__Request__. Transcribe the lines below verbatim, skipping the images.

Records from a collection
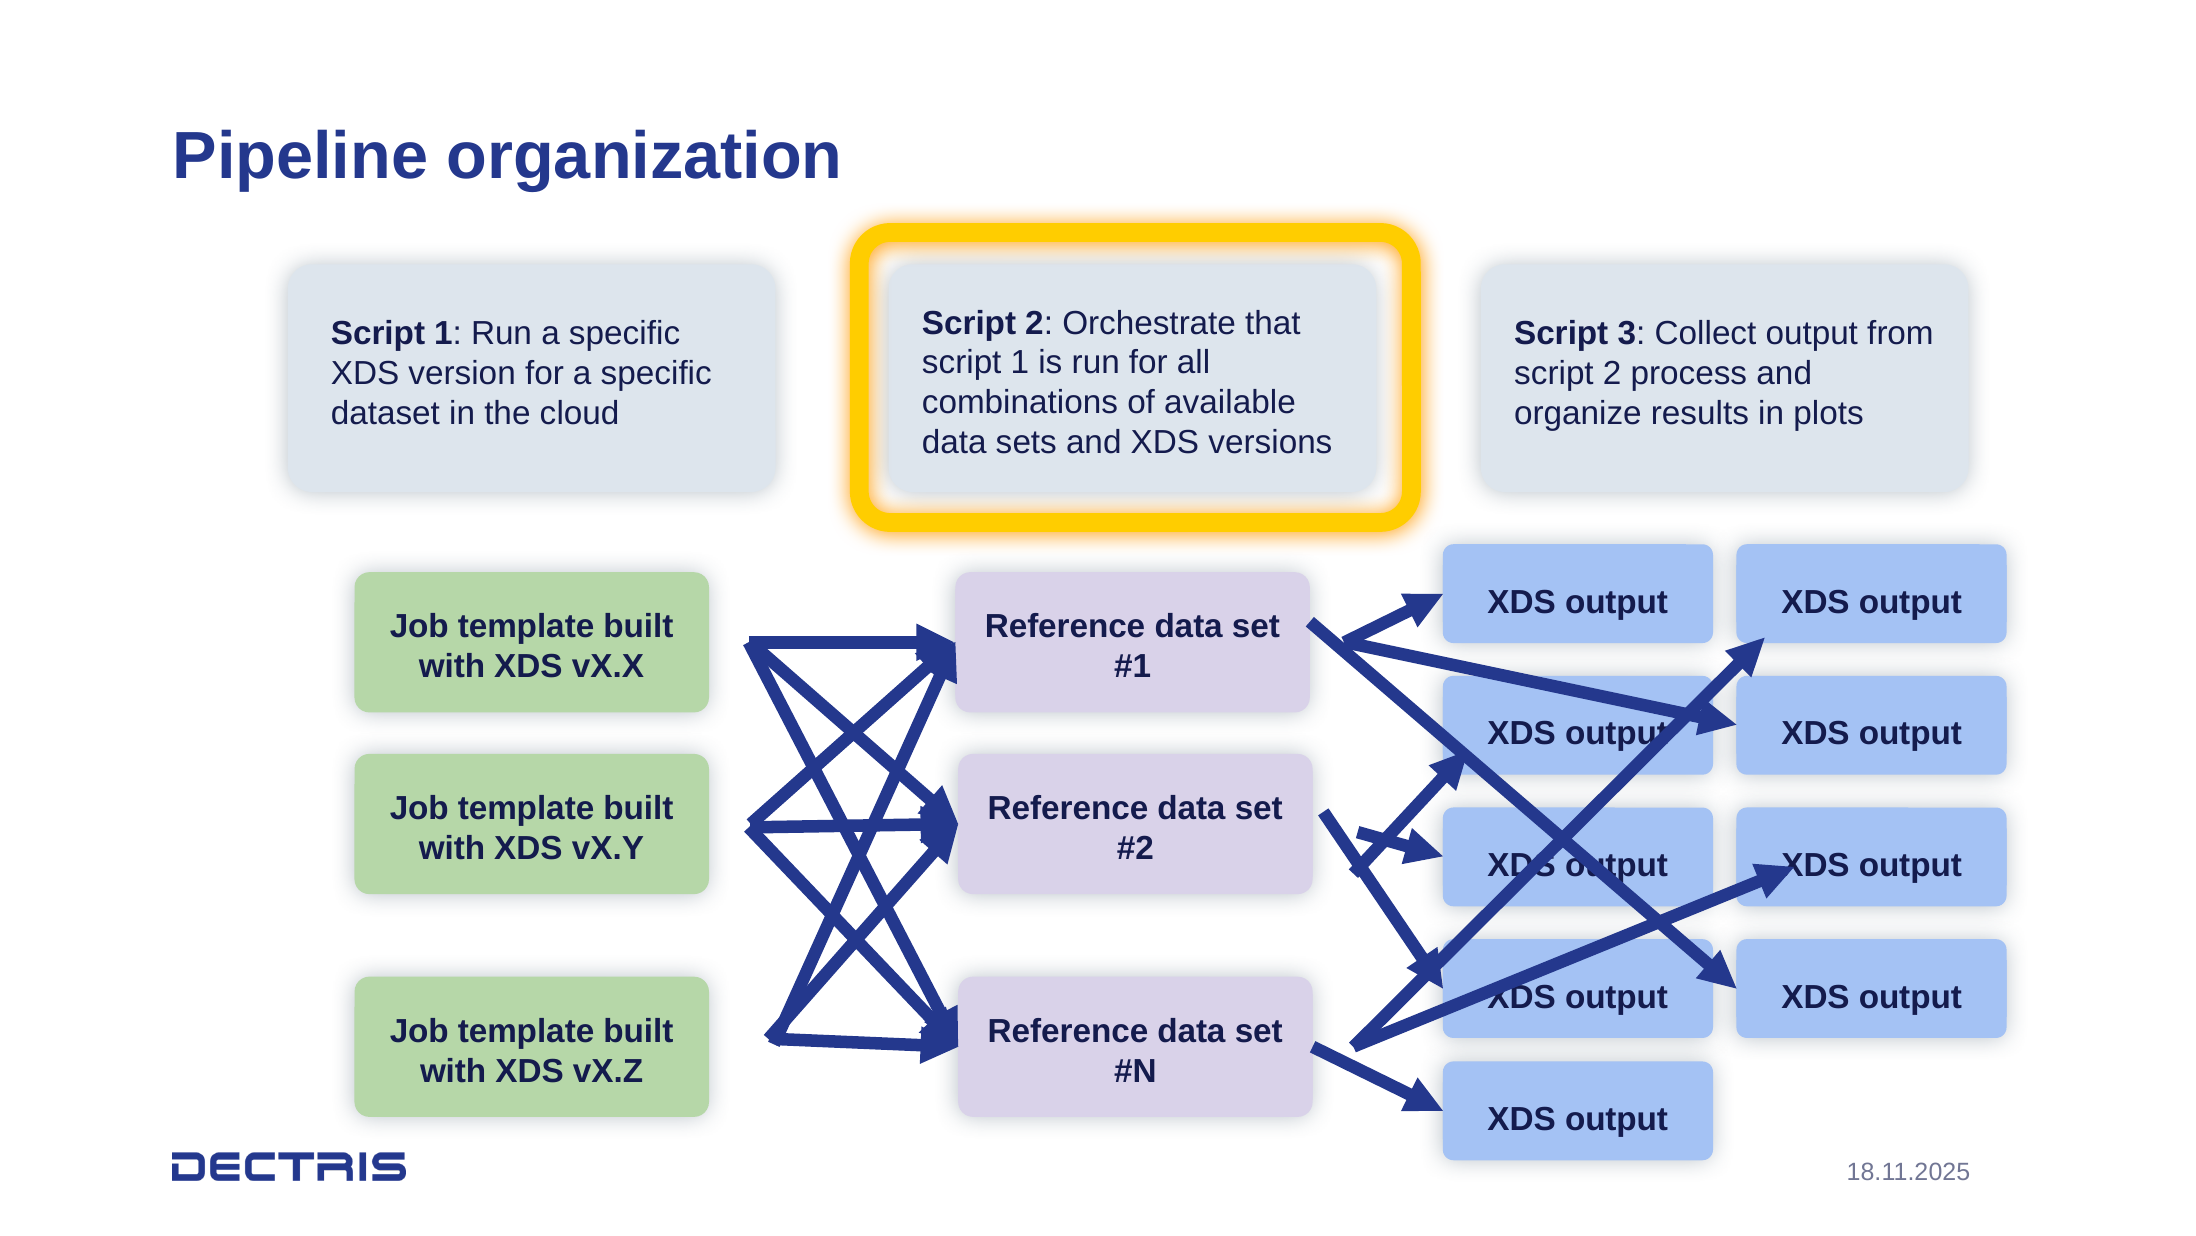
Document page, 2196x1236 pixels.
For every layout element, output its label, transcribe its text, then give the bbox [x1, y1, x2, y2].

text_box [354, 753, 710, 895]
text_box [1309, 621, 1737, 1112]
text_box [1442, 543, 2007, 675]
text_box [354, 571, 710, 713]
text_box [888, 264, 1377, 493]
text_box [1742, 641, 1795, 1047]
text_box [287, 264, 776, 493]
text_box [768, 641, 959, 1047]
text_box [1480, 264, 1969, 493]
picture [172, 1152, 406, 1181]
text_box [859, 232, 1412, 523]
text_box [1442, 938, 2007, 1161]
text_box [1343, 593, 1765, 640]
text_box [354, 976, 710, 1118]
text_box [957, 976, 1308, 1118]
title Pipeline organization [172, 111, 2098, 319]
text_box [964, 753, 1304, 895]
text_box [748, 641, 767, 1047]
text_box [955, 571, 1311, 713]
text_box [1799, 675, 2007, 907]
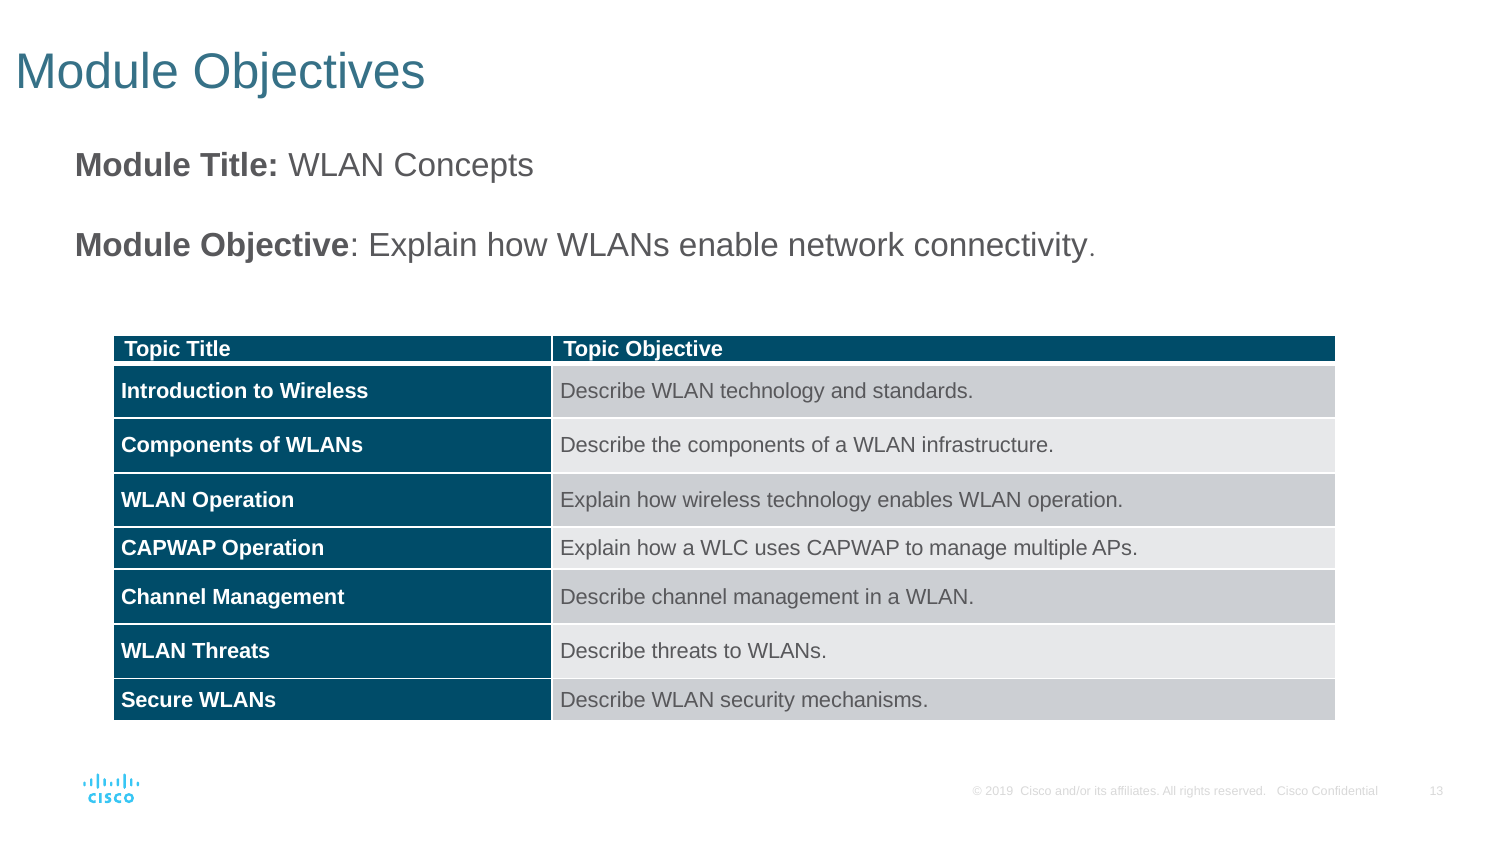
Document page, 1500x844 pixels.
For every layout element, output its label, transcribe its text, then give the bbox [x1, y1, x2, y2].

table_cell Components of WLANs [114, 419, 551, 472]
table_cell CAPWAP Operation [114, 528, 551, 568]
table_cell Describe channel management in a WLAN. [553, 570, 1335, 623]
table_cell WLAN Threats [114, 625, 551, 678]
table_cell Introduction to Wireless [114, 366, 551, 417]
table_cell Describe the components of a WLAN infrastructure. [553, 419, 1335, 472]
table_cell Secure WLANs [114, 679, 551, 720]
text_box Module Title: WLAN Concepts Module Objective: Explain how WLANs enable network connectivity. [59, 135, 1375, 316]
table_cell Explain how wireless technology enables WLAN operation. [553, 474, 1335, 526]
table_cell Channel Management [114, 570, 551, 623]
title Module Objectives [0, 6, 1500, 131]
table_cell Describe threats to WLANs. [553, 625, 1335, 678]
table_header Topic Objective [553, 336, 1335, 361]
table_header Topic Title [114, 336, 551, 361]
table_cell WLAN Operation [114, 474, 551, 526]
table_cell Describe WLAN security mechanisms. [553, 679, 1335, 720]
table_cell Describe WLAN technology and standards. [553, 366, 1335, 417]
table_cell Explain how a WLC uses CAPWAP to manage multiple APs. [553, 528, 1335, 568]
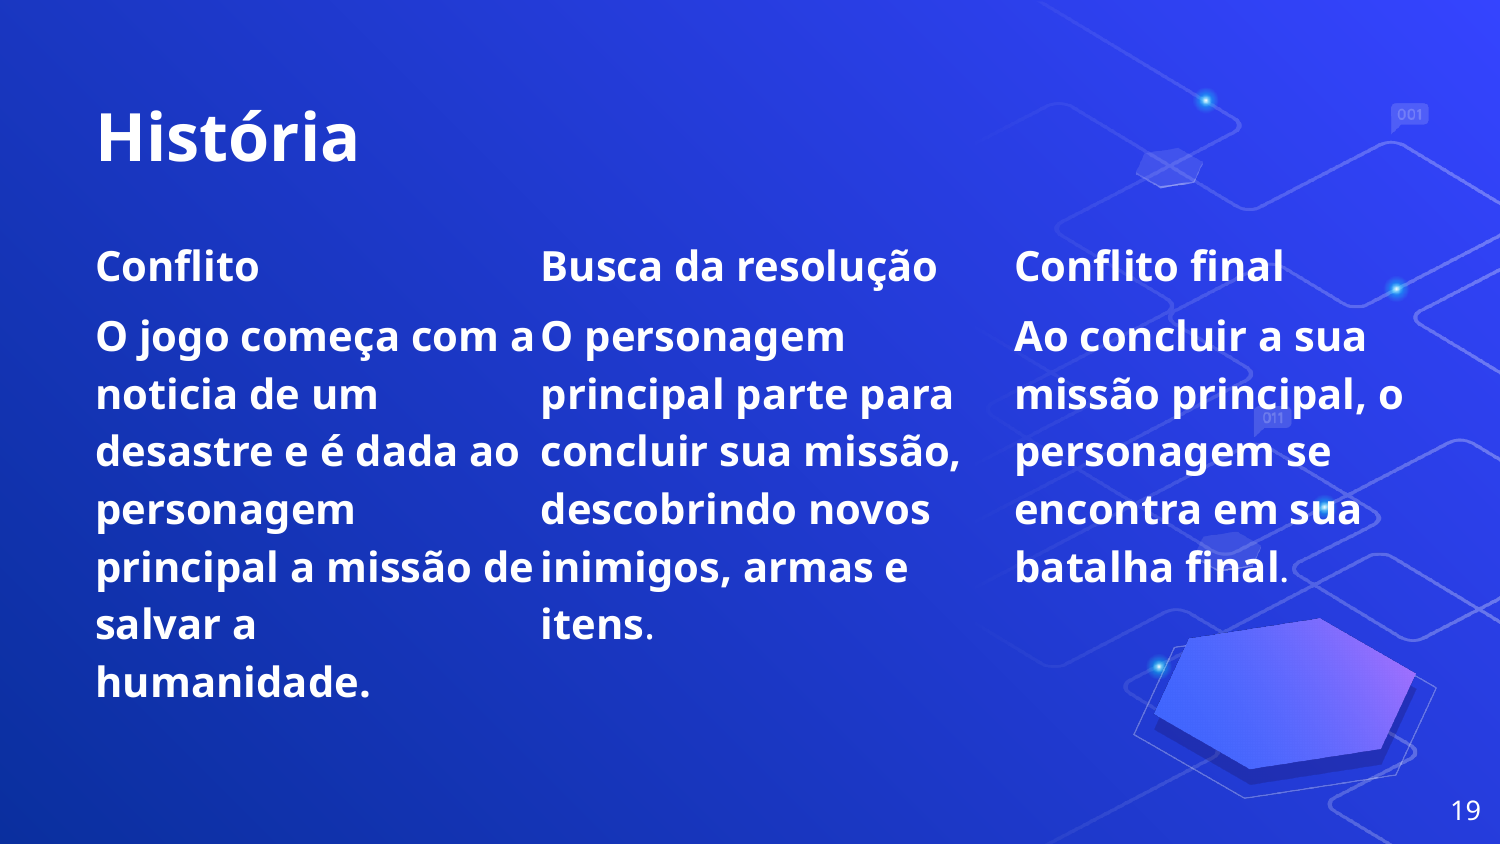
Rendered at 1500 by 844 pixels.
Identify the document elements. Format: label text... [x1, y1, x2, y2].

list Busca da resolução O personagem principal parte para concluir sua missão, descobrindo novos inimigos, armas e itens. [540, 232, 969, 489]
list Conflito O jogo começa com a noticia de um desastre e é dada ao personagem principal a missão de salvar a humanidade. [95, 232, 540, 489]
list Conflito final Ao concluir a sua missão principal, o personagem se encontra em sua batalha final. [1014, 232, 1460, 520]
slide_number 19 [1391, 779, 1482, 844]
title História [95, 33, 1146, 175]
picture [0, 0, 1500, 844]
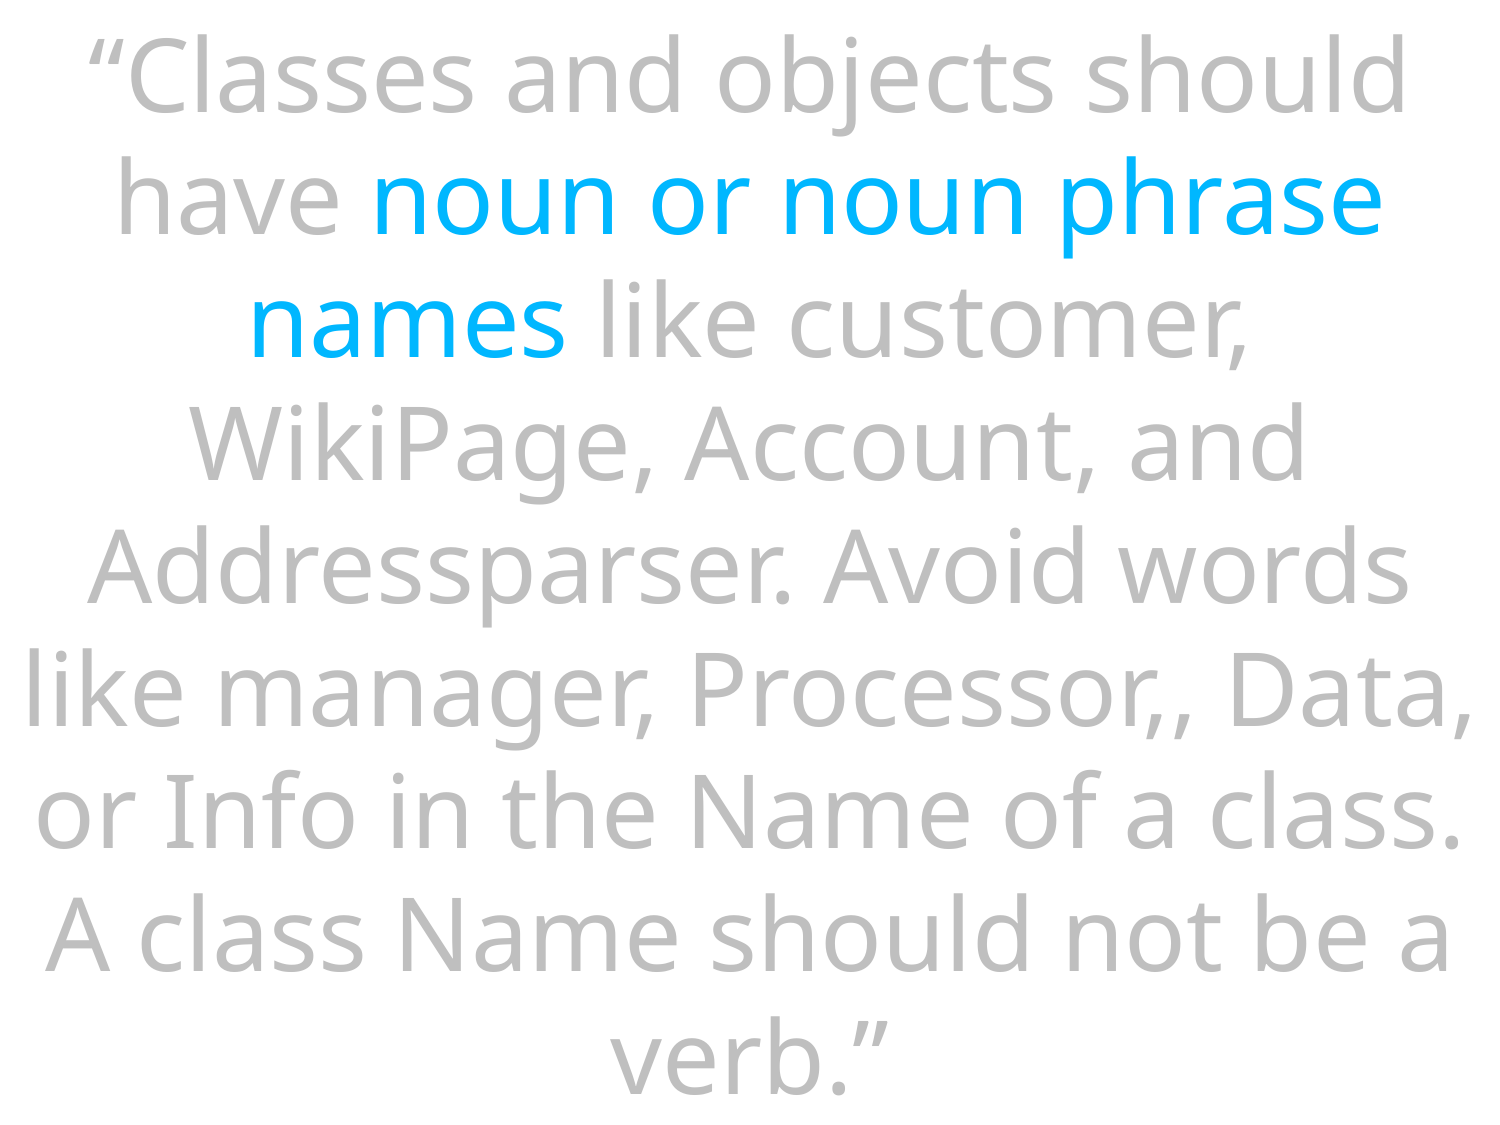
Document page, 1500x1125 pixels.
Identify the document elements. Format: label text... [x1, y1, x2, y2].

__Exercise result__.
Document page, 2196x1236 pixels.
For every layout element, output its label, transcribe its text, then give the bbox [x1, y1, x2, y2].

text_box [354, 753, 710, 895]
text_box [1309, 621, 1737, 1112]
text_box [1442, 543, 2007, 675]
text_box [354, 571, 710, 713]
text_box [888, 264, 1377, 493]
text_box [1742, 641, 1795, 1047]
text_box [287, 264, 776, 493]
text_box [768, 641, 959, 1047]
text_box [1480, 264, 1969, 493]
picture [172, 1152, 406, 1181]
text_box [859, 232, 1412, 523]
text_box [1442, 938, 2007, 1161]
text_box [1343, 593, 1765, 640]
text_box [354, 976, 710, 1118]
text_box [957, 976, 1308, 1118]
title Pipeline organization [172, 111, 2098, 319]
text_box [964, 753, 1304, 895]
text_box [748, 641, 767, 1047]
text_box [955, 571, 1311, 713]
text_box [1799, 675, 2007, 907]
Document page, 1500x844 pixels.
For every layout element, output its label, transcribe its text, then give the bbox [x1, y1, x2, y2].

table_cell Components of WLANs [114, 419, 551, 472]
table_cell CAPWAP Operation [114, 528, 551, 568]
table_cell Describe channel management in a WLAN. [553, 570, 1335, 623]
table_cell WLAN Threats [114, 625, 551, 678]
table_cell Introduction to Wireless [114, 366, 551, 417]
table_cell Describe the components of a WLAN infrastructure. [553, 419, 1335, 472]
table_cell Secure WLANs [114, 679, 551, 720]
text_box Module Title: WLAN Concepts Module Objective: Explain how WLANs enable network connectivity. [59, 135, 1375, 316]
table_cell Explain how wireless technology enables WLAN operation. [553, 474, 1335, 526]
table_cell Channel Management [114, 570, 551, 623]
title Module Objectives [0, 6, 1500, 131]
table_cell Describe threats to WLANs. [553, 625, 1335, 678]
table_header Topic Objective [553, 336, 1335, 361]
table_header Topic Title [114, 336, 551, 361]
table_cell WLAN Operation [114, 474, 551, 526]
table_cell Describe WLAN security mechanisms. [553, 679, 1335, 720]
table_cell Describe WLAN technology and standards. [553, 366, 1335, 417]
table_cell Explain how a WLC uses CAPWAP to manage multiple APs. [553, 528, 1335, 568]
Rendered at 1500 by 844 pixels.
Identify the document elements. Format: label text... [x1, y1, x2, y2].

list Busca da resolução O personagem principal parte para concluir sua missão, descobrindo novos inimigos, armas e itens. [540, 232, 969, 489]
list Conflito O jogo começa com a noticia de um desastre e é dada ao personagem principal a missão de salvar a humanidade. [95, 232, 540, 489]
list Conflito final Ao concluir a sua missão principal, o personagem se encontra em sua batalha final. [1014, 232, 1460, 520]
slide_number 19 [1391, 779, 1482, 844]
title História [95, 33, 1146, 175]
picture [0, 0, 1500, 844]
Document page, 1500x1125 pixels.
Identify the document elements. Format: label text... [x1, y1, x2, y2].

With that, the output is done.